ACTION ITEM A =>
Lay out the listing as a Markdown table with the columns Row and Line, giving each line a row number and skipping blank lines. Include everything from the start of the listing down to the line containing "### Conclusion", and leave out the pictures.
=== PASSAGE PROVIDED ===
# Shredded Money & Black Mangrove Plater My 1st Turning



## bruce119 (Jul 15, 2009)

The Black Mangrove Plater with a natural edge 7-1/2" is the first thing I made other than a pen with my new 12 x 20 jet lathe. And as to my style I did a Shredded Money plater 8-1/2" it came out real nice. The mold I used was a tin cake mold.


 

  

Thanks
Bruce


----------



## bgibb42 (Jul 15, 2009)

They both look great!  I love the money platter.  Just out of curiosity, where do you get the shredded money, if you don't mind my asking.


----------



## titan2 (Jul 15, 2009)

bgibb42 said:


> They both look great! I love the money platter. Just out of curiosity, where do you get the shredded money, if you don't mind my asking.


 
If you're ready to drop some coin......
=== EXERCISE MATERIALS ===
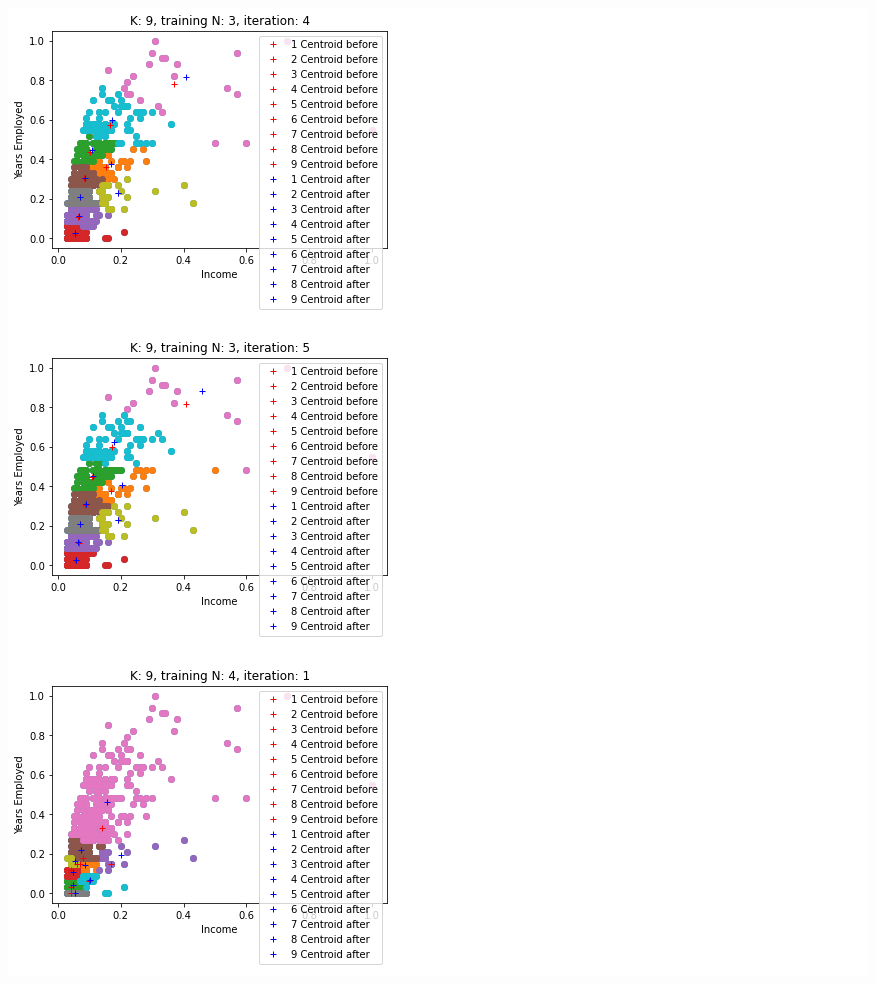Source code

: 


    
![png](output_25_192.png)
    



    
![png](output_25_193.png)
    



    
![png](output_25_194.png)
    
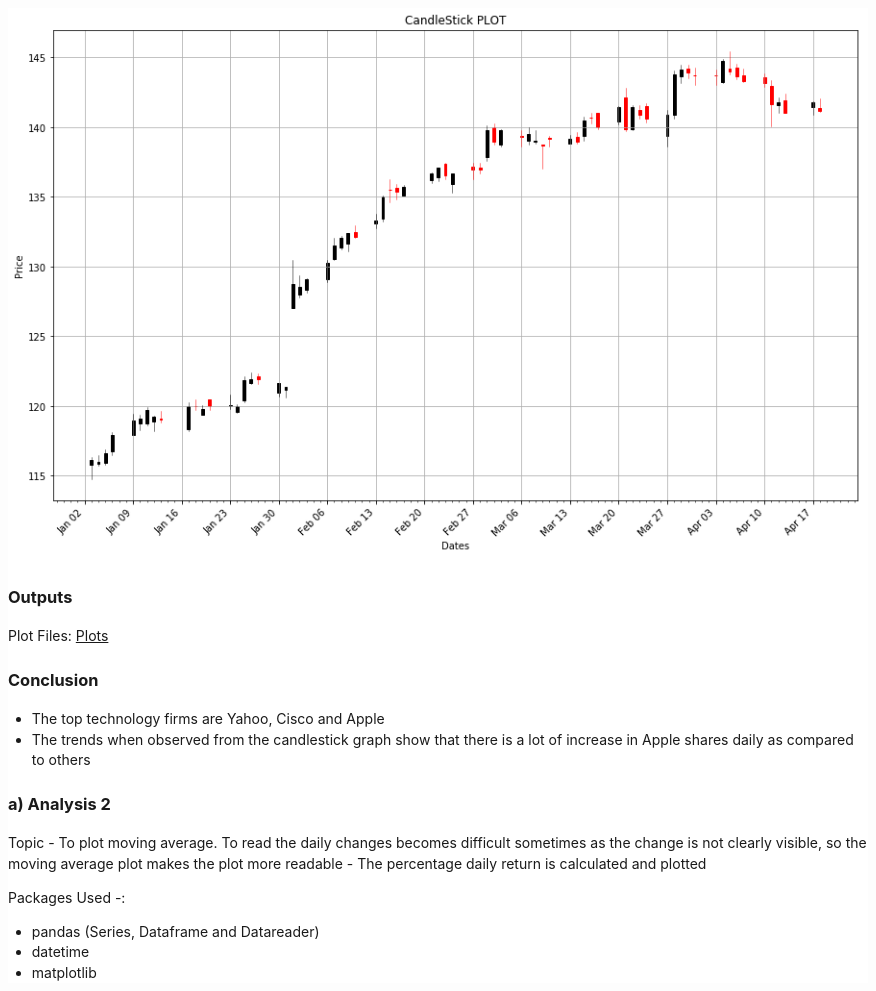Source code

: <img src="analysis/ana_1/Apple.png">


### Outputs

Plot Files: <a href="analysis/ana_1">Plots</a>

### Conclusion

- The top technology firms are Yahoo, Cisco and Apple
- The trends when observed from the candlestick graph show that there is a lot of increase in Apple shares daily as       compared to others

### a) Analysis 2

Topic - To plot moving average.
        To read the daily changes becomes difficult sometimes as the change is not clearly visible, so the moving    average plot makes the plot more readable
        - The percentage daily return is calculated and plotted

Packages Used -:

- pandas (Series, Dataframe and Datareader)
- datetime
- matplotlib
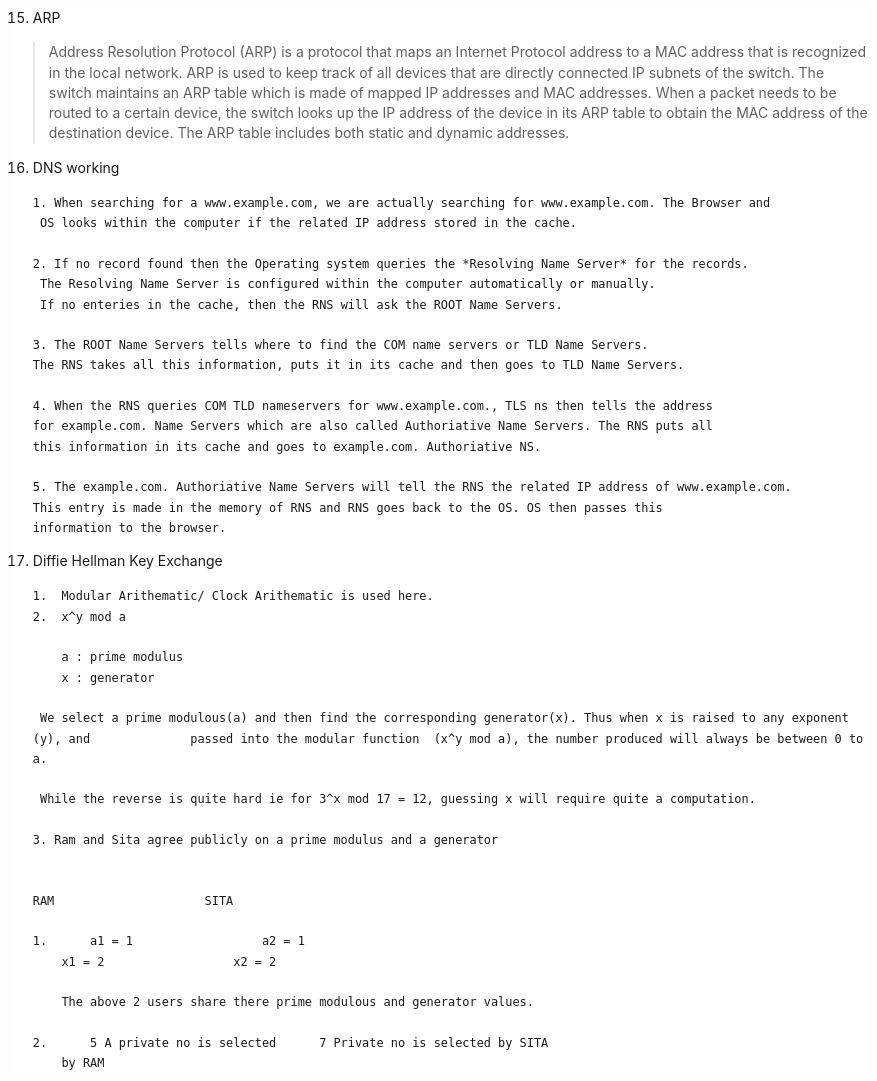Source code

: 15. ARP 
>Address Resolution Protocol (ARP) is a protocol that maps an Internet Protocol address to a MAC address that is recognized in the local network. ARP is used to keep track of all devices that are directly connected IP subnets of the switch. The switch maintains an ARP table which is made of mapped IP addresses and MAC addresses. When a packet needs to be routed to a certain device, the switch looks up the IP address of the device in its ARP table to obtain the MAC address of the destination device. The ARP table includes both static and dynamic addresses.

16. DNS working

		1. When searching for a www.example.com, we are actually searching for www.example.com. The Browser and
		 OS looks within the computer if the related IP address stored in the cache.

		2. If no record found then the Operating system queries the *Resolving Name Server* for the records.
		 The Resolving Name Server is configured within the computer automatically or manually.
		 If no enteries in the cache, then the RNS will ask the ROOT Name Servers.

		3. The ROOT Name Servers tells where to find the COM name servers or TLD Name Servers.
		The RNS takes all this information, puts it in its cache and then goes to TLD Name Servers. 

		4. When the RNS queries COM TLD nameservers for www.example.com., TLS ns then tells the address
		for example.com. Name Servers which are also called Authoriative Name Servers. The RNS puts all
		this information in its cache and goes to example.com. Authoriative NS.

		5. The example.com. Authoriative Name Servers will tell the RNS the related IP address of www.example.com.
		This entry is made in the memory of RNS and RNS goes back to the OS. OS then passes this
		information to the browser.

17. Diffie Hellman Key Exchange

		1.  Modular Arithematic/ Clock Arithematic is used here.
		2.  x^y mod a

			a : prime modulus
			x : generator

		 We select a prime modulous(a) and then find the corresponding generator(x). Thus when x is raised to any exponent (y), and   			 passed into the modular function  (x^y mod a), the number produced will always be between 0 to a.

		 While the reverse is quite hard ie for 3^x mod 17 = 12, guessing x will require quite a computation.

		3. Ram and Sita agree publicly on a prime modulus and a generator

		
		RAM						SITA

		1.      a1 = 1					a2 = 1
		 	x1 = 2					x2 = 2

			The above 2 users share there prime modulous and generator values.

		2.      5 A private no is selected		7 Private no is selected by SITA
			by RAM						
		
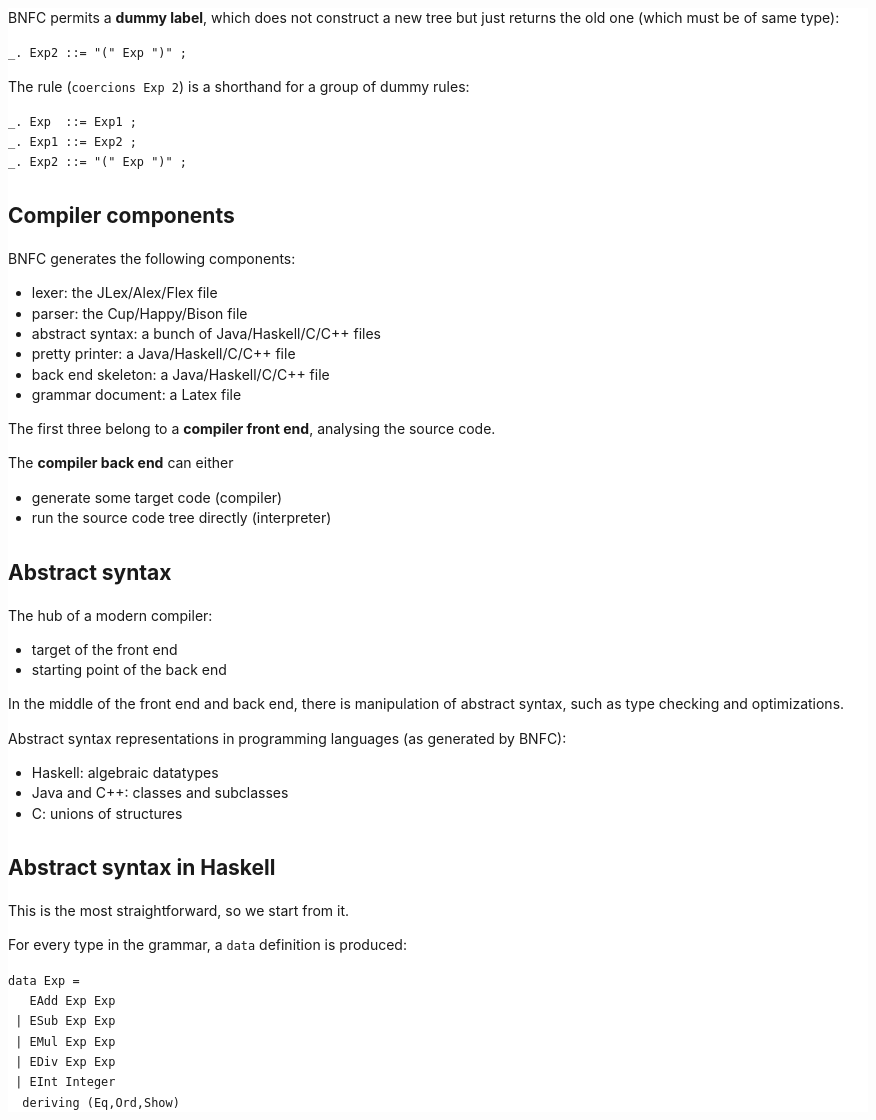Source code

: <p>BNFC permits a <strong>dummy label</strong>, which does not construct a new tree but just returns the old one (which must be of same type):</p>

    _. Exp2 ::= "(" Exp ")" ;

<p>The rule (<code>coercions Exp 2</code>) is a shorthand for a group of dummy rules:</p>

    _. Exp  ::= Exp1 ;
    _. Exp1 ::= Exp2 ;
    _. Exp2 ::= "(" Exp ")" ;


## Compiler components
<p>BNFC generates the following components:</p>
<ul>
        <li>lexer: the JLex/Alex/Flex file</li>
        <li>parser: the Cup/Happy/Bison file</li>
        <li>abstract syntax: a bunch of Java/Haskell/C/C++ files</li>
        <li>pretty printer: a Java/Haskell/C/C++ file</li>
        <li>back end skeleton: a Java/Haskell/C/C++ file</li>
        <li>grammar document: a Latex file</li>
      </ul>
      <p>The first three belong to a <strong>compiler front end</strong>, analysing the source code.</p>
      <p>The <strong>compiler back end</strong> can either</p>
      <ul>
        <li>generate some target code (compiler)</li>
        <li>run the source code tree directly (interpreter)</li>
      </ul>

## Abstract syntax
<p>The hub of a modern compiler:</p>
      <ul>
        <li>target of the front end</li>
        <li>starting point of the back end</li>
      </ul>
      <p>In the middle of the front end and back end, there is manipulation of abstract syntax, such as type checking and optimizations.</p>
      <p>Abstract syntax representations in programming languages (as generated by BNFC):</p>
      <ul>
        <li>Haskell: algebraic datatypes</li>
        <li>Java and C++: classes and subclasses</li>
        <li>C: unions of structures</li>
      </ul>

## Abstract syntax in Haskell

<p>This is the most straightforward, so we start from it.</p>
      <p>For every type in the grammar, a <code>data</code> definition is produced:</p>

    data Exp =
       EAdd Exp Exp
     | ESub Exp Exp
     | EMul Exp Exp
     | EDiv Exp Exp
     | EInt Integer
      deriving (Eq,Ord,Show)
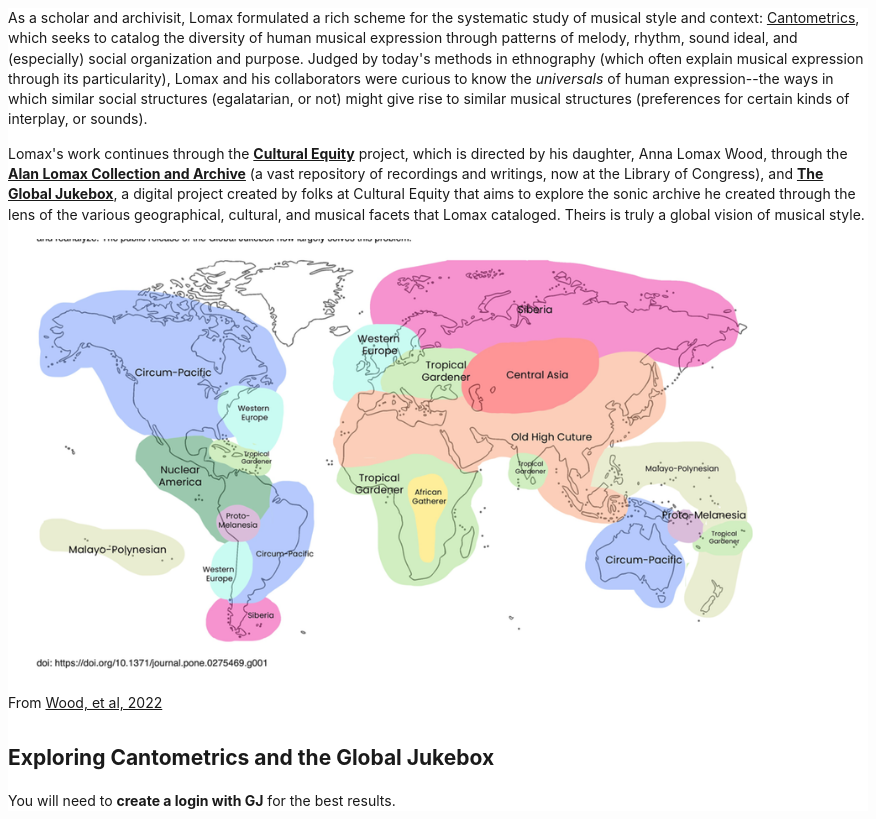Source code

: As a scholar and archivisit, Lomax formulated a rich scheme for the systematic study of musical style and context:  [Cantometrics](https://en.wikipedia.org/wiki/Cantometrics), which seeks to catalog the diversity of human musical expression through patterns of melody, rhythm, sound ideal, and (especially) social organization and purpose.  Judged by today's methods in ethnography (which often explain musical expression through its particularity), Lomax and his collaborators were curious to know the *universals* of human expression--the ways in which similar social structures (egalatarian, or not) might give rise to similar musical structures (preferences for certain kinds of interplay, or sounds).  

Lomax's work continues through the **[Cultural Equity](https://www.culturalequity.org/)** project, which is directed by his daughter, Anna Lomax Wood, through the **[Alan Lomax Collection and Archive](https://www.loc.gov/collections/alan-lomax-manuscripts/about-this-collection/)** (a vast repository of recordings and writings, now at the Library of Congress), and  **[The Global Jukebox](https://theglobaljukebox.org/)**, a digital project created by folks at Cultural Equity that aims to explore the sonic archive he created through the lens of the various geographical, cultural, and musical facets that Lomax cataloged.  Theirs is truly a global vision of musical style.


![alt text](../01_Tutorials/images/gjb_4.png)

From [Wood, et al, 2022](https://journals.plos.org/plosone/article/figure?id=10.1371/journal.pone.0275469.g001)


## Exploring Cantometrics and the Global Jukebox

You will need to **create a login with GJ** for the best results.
===
ACTION ITEM B =>
From the forum thread about the shredded money platter, print everything from "## bruce119 (Jul" down to "tin cake mold." word for word.

RESULT A =>
| Row | Line |
|---|---|
| 1 | Source code |
| 2 | :  |
| 3 | ![png](output_25_192.png) |
| 4 | ![png](output_25_193.png) |
| 5 | ![png](output_25_194.png) |
| 6 | Source code |
| 7 | : <img src="analysis/ana_1/Apple.png"> |
| 8 | ### Outputs |
| 9 | Plot Files: <a href="analysis/ana_1">Plots</a> |
| 10 | ### Conclusion |

RESULT B =>
## bruce119 (Jul 15, 2009)

The Black Mangrove Plater with a natural edge 7-1/2" is the first thing I made other than a pen with my new 12 x 20 jet lathe. And as to my style I did a Shredded Money plater 8-1/2" it came out real nice. The mold I used was a tin cake mold.